• What the exercise asks: The lines to print run from the top of the material below to the line with "de s'expliquer avant", inclusive; please copy them exactly, without pictures.

• Information supplied:
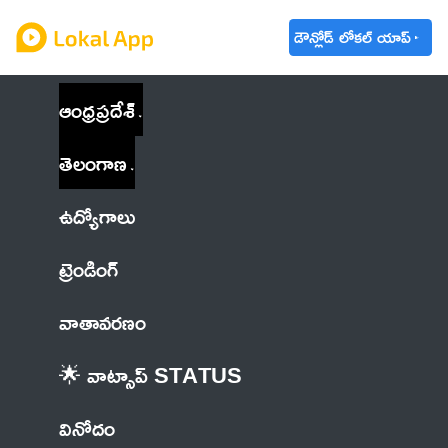
డౌన్లోడ్ లోకల్ యాప్
ఆంధ్రప్రదేశ్
తెలంగాణ
ఉద్యోగాలు
ట్రెండింగ్
వాతావరణం
🌟 వాట్సాప్ STATUS
వినోదం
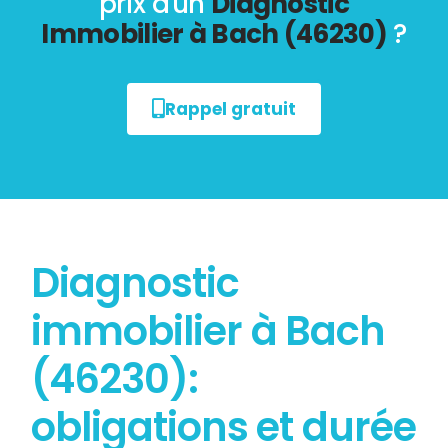
prix d'un
Diagnostic
Immobilier à Bach (46230)
?
Rappel gratuit
Diagnostic
immobilier à Bach
(46230):
obligations et durée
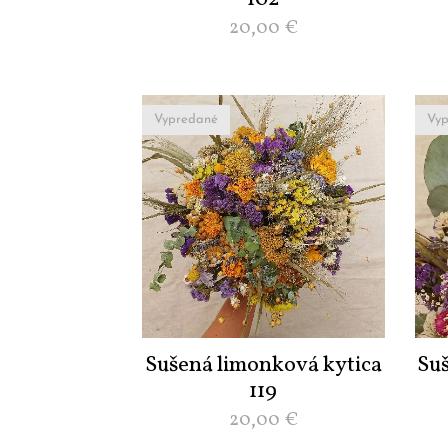
20,00
€
Vypredané
Vyp
Sušená limonková kytica
Su
119
20,00
€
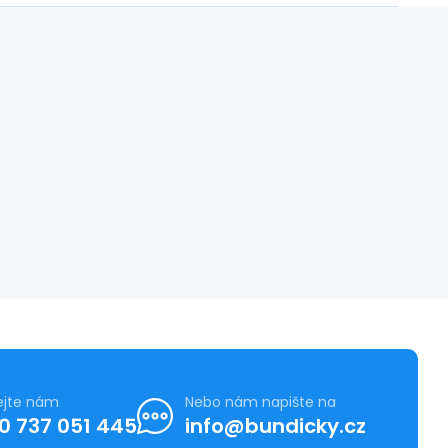
ejte nám
Nebo nám napište na
0 737 051 445
info@bundicky.cz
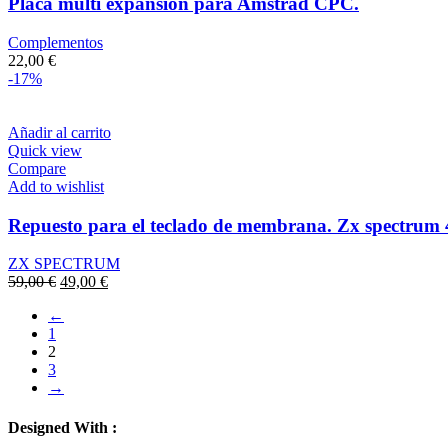
Placa multi expansión para Amstrad CPC.
Complementos
22,00
€
-17%
Añadir al carrito
Quick view
Compare
Add to wishlist
Repuesto para el teclado de membrana. Zx spectrum
ZX SPECTRUM
El
El
59,00
€
49,00
€
precio
precio
←
original
actual
1
era:
es:
2
59,00 €.
49,00 €.
3
→
Designed With :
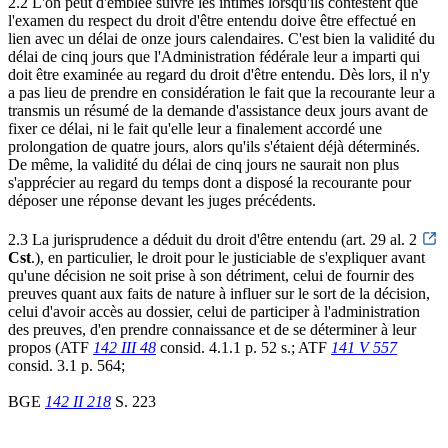
2.2 L'on peut d'emblée suivre les intimés lorsqu'ils contestent que
l'examen du respect du droit d'être entendu doive être effectué en
lien avec un délai de onze jours calendaires. C'est bien la validité du
délai de cinq jours que l'Administration fédérale leur a imparti qui
doit être examinée au regard du droit d'être entendu. Dès lors, il n'y
a pas lieu de prendre en considération le fait que la recourante leur a
transmis un résumé de la demande d'assistance deux jours avant de
fixer ce délai, ni le fait qu'elle leur a finalement accordé une
prolongation de quatre jours, alors qu'ils s'étaient déjà déterminés.
De même, la validité du délai de cinq jours ne saurait non plus
s'apprécier au regard du temps dont a disposé la recourante pour
déposer une réponse devant les juges précédents.
2.3 La jurisprudence a déduit du droit d'être entendu (art. 29 al. 2
Cst
.), en particulier, le droit pour le justiciable de s'expliquer avant
qu'une décision ne soit prise à son détriment, celui de fournir des
preuves quant aux faits de nature à influer sur le sort de la décision,
celui d'avoir accès au dossier, celui de participer à l'administration
des preuves, d'en prendre connaissance et de se déterminer à leur
propos (ATF
142 III 48
consid. 4.1.1 p. 52 s.; ATF
141 V 557
consid. 3.1 p. 564;
BGE
142 II 218
S. 223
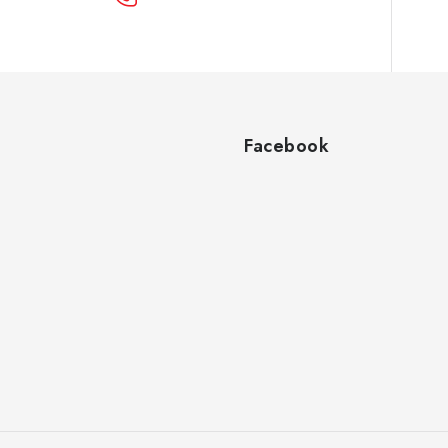
Facebook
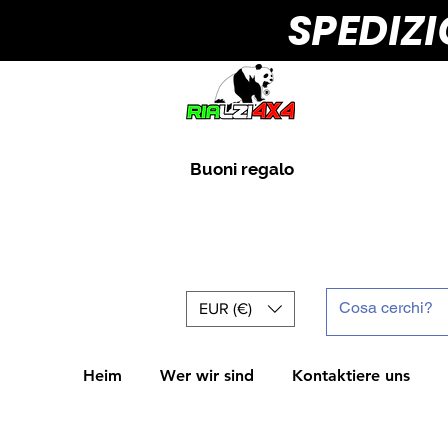
SPEDIZ
Buoni regalo
EUR (€)
Heim
Wer wir sind
Kontaktiere uns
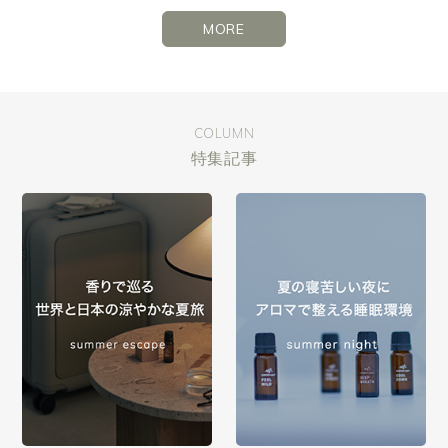
MORE
COLUMN
特集記事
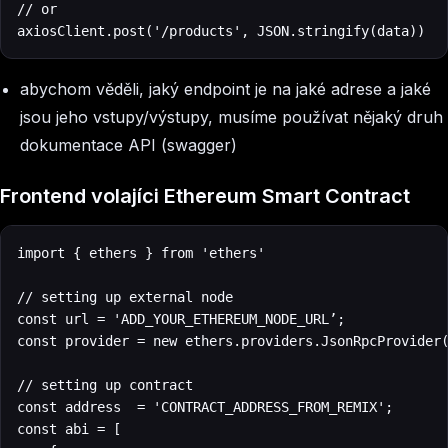
// or

abychom věděli, jaký endpoint je na jaké adrese a jaké
jsou jeho vstupy/výstupy, musíme používat nějaký druh
dokumentace API (swagger)
Frontend volajíci Ethereum Smart Contract
import { ethers } from 'ethers'

// setting up external node

const url = 'ADD_YOUR_ETHEREUM_NODE_URL’;

const provider = new ethers.providers.JsonRpcProvider(
// setting up contract

const address  = 'CONTRACT_ADDRESS_FROM_REMIX';

const abi = [
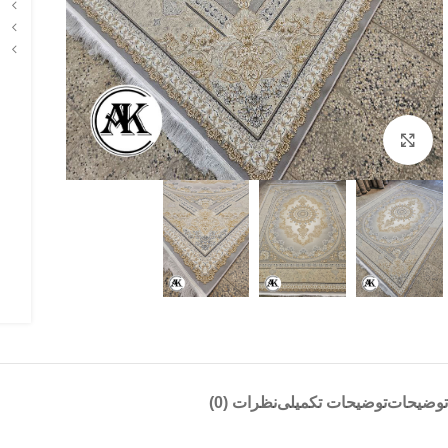
بزرگنمایی تصویر
توضیحات
توضیحات تکمیلی
نظرات (0)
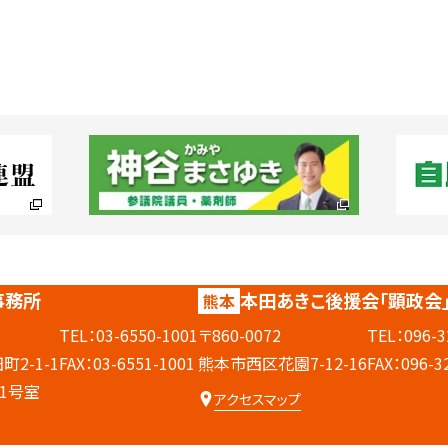
事務所
本田あきこ後援会
「顕政会
熊本
TEL：
03-6550-1001
〒860-0072
TEL：
096-3
2-1-1
FAX：03-6551-1001
熊本市西区花園7-12-16
FAX：096-3
1号室
アクセスマップ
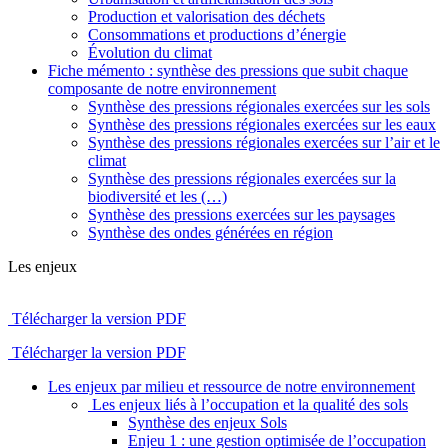
Production et valorisation des déchets
Consommations et productions d’énergie
Évolution du climat
Fiche mémento : synthèse des pressions que subit chaque
composante de notre environnement
Synthèse des pressions régionales exercées sur les sols
Synthèse des pressions régionales exercées sur les eaux
Synthèse des pressions régionales exercées sur l’air et le
climat
Synthèse des pressions régionales exercées sur la
biodiversité et les (…)
Synthèse des pressions exercées sur les paysages
Synthèse des ondes générées en région
Les enjeux
Télécharger la version PDF
Télécharger la version PDF
Les enjeux par milieu et ressource de notre environnement
Les enjeux liés à l’occupation et la qualité des sols
Synthèse des enjeux Sols
Enjeu 1 : une gestion optimisée de l’occupation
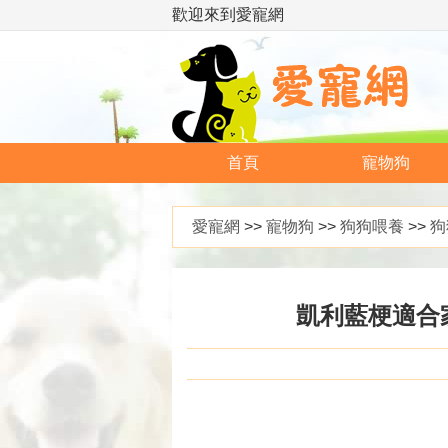
歡迎來到愛寵網
首頁
寵物狗
愛寵網
>>
寵物狗
>>
狗狗喂養
>>
狗
凱利藍梗適合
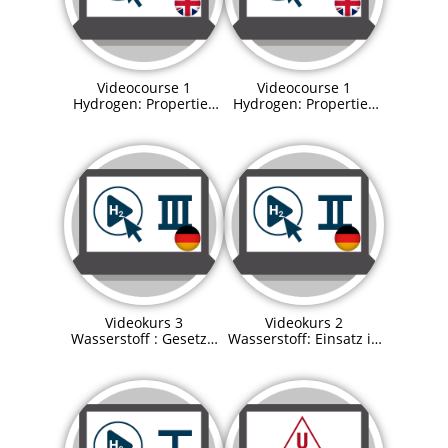
Videocourse 1
Videocourse 1
Hydrogen: Properties
Hydrogen: Properties
and process
and process
technologies Preview
technologies
Videokurs 3
Videokurs 2
Wasserstoff : Gesetze,
Wasserstoff: Einsatz in
Verordnungen und
der Sektorenkopplung
Zulassung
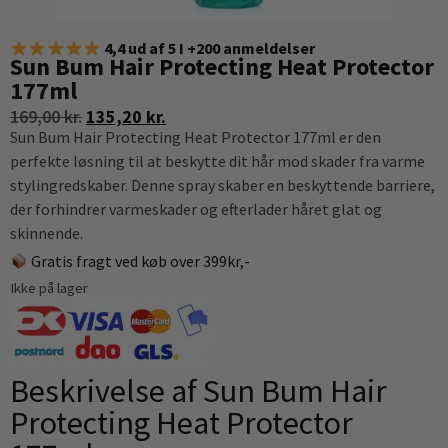
4,4 ud af 5 I +200 anmeldelser
Sun Bum Hair Protecting Heat Protector
177ml
169,00
kr.
135,20
kr.
Sun Bum Hair Protecting Heat Protector 177ml er den
perfekte løsning til at beskytte dit hår mod skader fra varme
stylingredskaber. Denne spray skaber en beskyttende barriere,
der forhindrer varmeskader og efterlader håret glat og
skinnende.
Gratis fragt ved køb over 399kr,-
Ikke på lager
Beskrivelse af Sun Bum Hair
Protecting Heat Protector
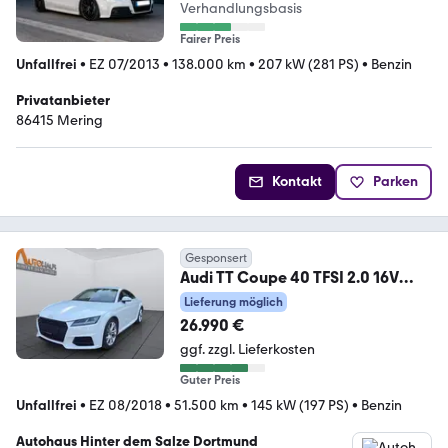
Verhandlungsbasis
Fairer Preis
Unfallfrei
•
EZ 07/2013
•
138.000 km
•
207 kW (281 PS)
•
Benzin
Privatanbieter
86415 Mering
Kontakt
Parken
Gesponsert
Audi TT Coupe 40 TFSI 2.0 16V
TFSI*NAVI*SITZHEIZUNG*
Lieferung möglich
26.990 €
ggf. zzgl. Lieferkosten
Guter Preis
Unfallfrei
•
EZ 08/2018
•
51.500 km
•
145 kW (197 PS)
•
Benzin
Autohaus Hinter dem Salze Dortmund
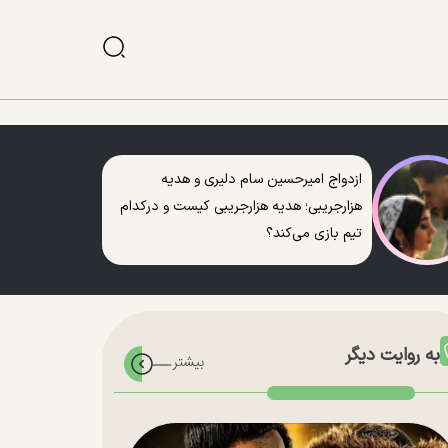
ازدواج امیرحسین سام دلیری و هدیه
هزارجریبی؛ هدیه هزارجریبی کیست و درکدام
تیم بازی می‌کند؟
به روایت دیگر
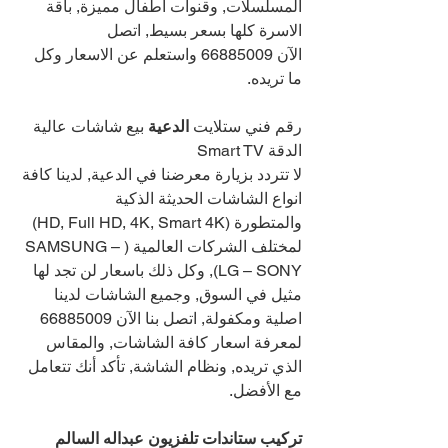
المسلسلات, وقنوات اطفال مميزة, باقة 
الاسرة كلها بسعر بسيط, اتصل 
الآن 
66885009 
واستعلم عن الاسعار وكل 
ما تريده.
رقم فني ستلايت 
الدعية 
بيع شاشات عالية 
الدقة Smart TV
لا تتردد بزيارة معرضنا في الدعية, لدينا كافة 
انواع الشاشات الحديثة الذكية 
والمتطورة (HD, Full HD, 4K, Smart 4K) 
لمختلف الشركات العالمية (SAMSUNG – 
LG – SONY), وكل ذلك باسعار لن تجد لها 
مثيل في السوق, وجميع الشاشات لدينا 
اصلية ومكفولة, اتصل بنا الآن 
66885009 
لمعرفة اسعار كافة الشاشات, والمقاس 
الذي تريده, ونظام الشاشة, تأكد أنك تتعامل 
مع الأفضل.
تركيب ستاندات تلفزيون عبداله السالم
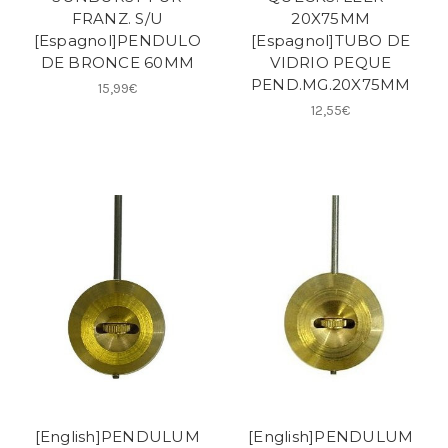
FRANZ. S/U
20X75MM
[Espagnol]PENDULO
[Espagnol]TUBO DE
DE BRONCE 60MM
VIDRIO PEQUE
PEND.MG.20X75MM
15,99€
12,55€
[English]PENDULUM
[English]PENDULUM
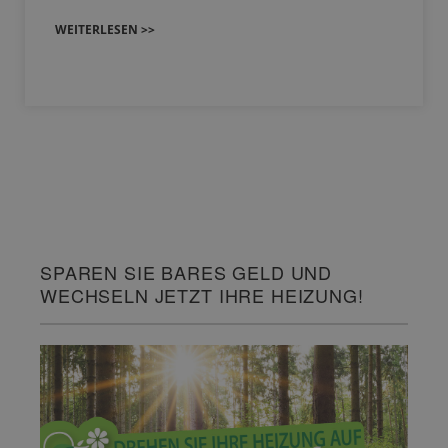
WEITERLESEN >>
SPAREN SIE BARES GELD UND
WECHSELN JETZT IHRE HEIZUNG!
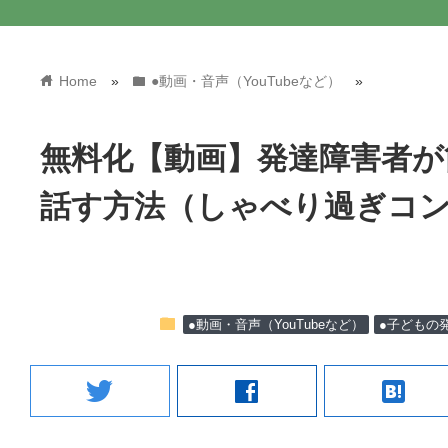
home
folder
Home
»
●動画・音声（YouTubeなど）
»
無料化【動画】発達障害者が
話す方法（しゃべり過ぎコ
folder
●動画・音声（YouTubeなど）
●子どもの
twitter
facebook
hatenabookmark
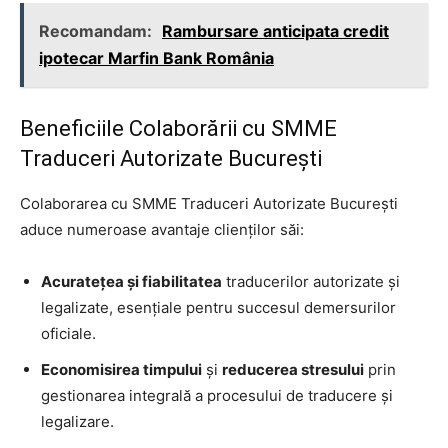
Recomandam:
Rambursare anticipata credit
ipotecar Marfin Bank România
Beneficiile Colaborării cu SMME
Traduceri Autorizate București
Colaborarea cu SMME Traduceri Autorizate București
aduce numeroase avantaje clienților săi:
Acuratețea și fiabilitatea
traducerilor autorizate și
legalizate, esențiale pentru succesul demersurilor
oficiale.
Economisirea timpului
și
reducerea stresului
prin
gestionarea integrală a procesului de traducere și
legalizare.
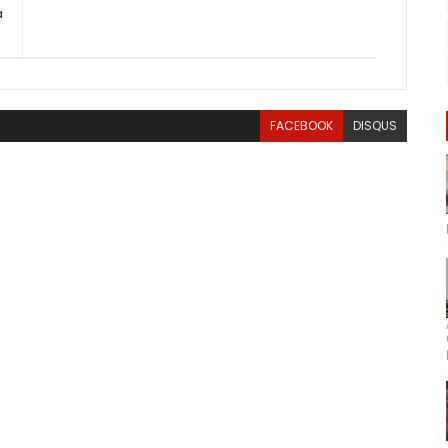
à
FACEBOOK
DISQUS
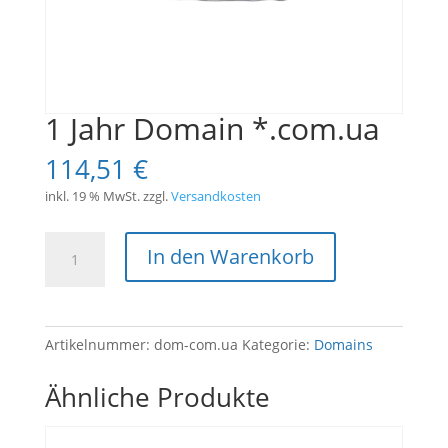
1 Jahr Domain *.com.ua
114,51
€
inkl. 19 % MwSt.
zzgl.
Versandkosten
1
In den Warenkorb
Jahr
Domain
*.com.ua
Menge
Artikelnummer:
dom-com.ua
Kategorie:
Domains
Ähnliche Produkte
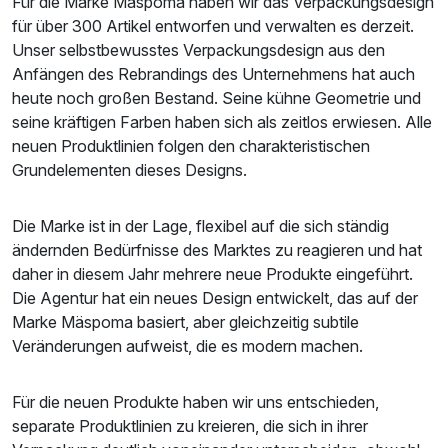
Für die Marke Mäspoma haben wir das Verpackungsdesign
für über 300 Artikel entworfen und verwalten es derzeit.
Unser selbstbewusstes Verpackungsdesign aus den
Anfängen des Rebrandings des Unternehmens hat auch
heute noch großen Bestand. Seine kühne Geometrie und
seine kräftigen Farben haben sich als zeitlos erwiesen. Alle
neuen Produktlinien folgen den charakteristischen
Grundelementen dieses Designs.
Die Marke ist in der Lage, flexibel auf die sich ständig
ändernden Bedürfnisse des Marktes zu reagieren und hat
daher in diesem Jahr mehrere neue Produkte eingeführt.
Die Agentur hat ein neues Design entwickelt, das auf der
Marke Mäspoma basiert, aber gleichzeitig subtile
Veränderungen aufweist, die es modern machen.
Für die neuen Produkte haben wir uns entschieden,
separate Produktlinien zu kreieren, die sich in ihrer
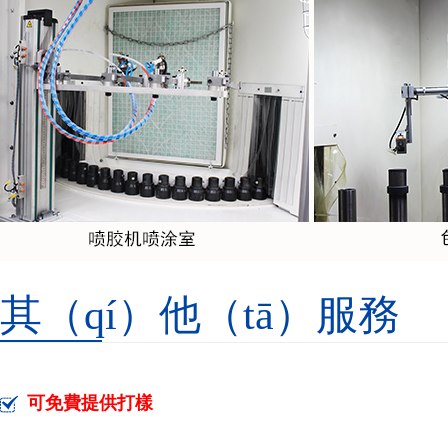
其（qí）他（tā）服務
可免費提供打樣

• Solution to the exercise:
డౌన్లోడ్ లోకల్ యాప్
ఆంధ్రప్రదేశ్
తెలంగాణ
ఉద్యోగాలు
ట్రెండింగ్
వాతావరణం
🌟 వాట్సాప్ STATUS
వినోదం
prix d'un
Diagnostic
Immobilier à Bach (46230)
?
Rappel gratuit
Diagnostic
immobilier à Bach
(46230):
obligations et durée
20,00
€
Vypredané
Vyp
Sušená limonková kytica
Su
119
20,00
€
ejte nám
Nebo nám napište na
0 737 051 445
info@bundicky.cz
Placa multi expansión para Amstrad CPC.
Complementos
22,00
€
-17%
Añadir al carrito
Quick view
Compare
Add to wishlist
Repuesto para el teclado de membrana. Zx spectrum
ZX SPECTRUM
El
El
59,00
€
49,00
€
precio
precio
←
original
actual
1
era:
es:
2
59,00 €.
49,00 €.
3
→
Designed With :
2.2 L'on peut d'emblée suivre les intimés lorsqu'ils contestent que
l'examen du respect du droit d'être entendu doive être effectué en
lien avec un délai de onze jours calendaires. C'est bien la validité du
délai de cinq jours que l'Administration fédérale leur a imparti qui
doit être examinée au regard du droit d'être entendu. Dès lors, il n'y
a pas lieu de prendre en considération le fait que la recourante leur a
transmis un résumé de la demande d'assistance deux jours avant de
fixer ce délai, ni le fait qu'elle leur a finalement accordé une
prolongation de quatre jours, alors qu'ils s'étaient déjà déterminés.
De même, la validité du délai de cinq jours ne saurait non plus
s'apprécier au regard du temps dont a disposé la recourante pour
déposer une réponse devant les juges précédents.
2.3 La jurisprudence a déduit du droit d'être entendu (art. 29 al. 2
Cst
.), en particulier, le droit pour le justiciable de s'expliquer avant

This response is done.